__EXERCISE GOAL__
Convert every line of the listing into a JSON list of strings, one string per line, skipping blank lines and leaving out the pictures.

━━ STUDY MATERIAL

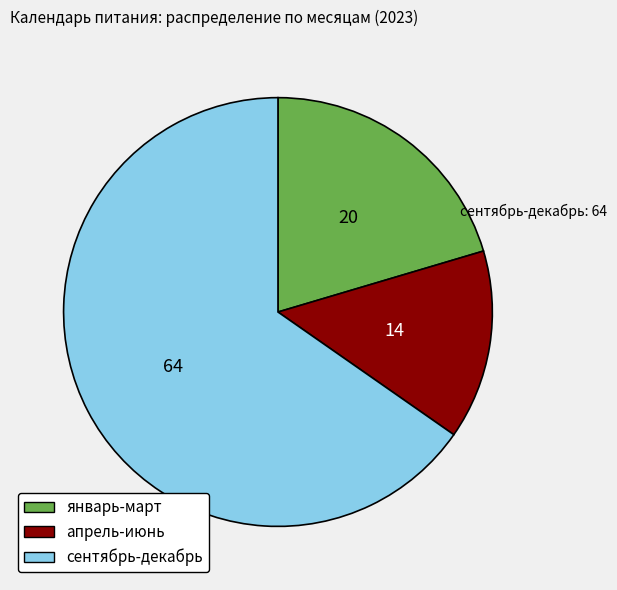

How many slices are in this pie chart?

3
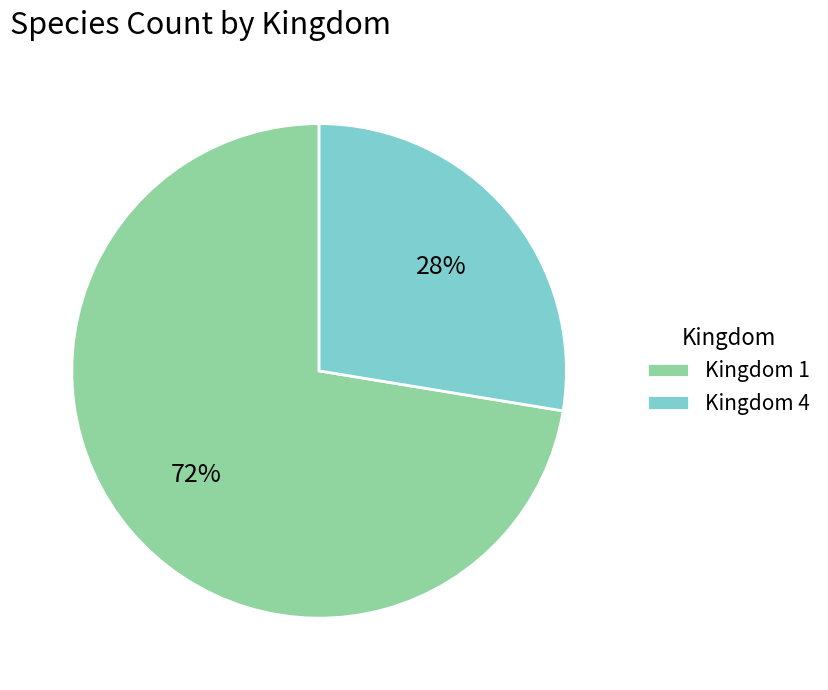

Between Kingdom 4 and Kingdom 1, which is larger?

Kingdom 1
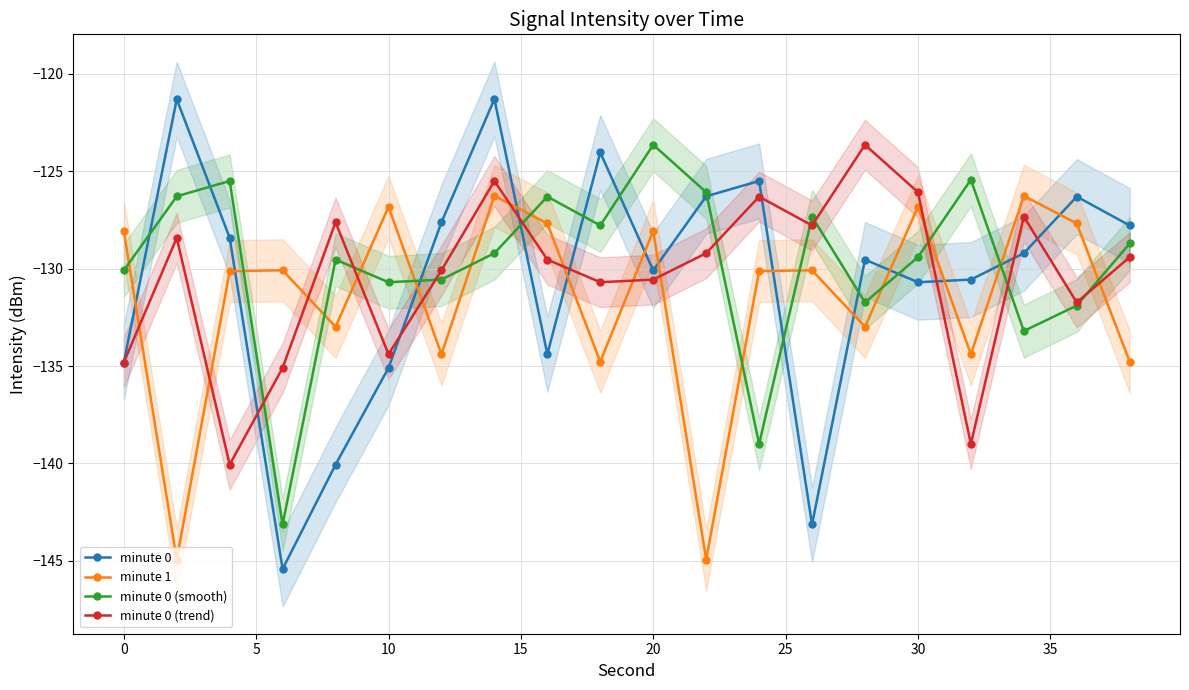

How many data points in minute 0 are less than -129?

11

━━━━

__SOLUTION FOR THIS TASK__
[
  "How many slices are in this pie chart?",
  "3",
  "Between Kingdom 4 and Kingdom 1, which is larger?",
  "Kingdom 1",
  "How many data points in minute 0 are less than -129?",
  "11"
]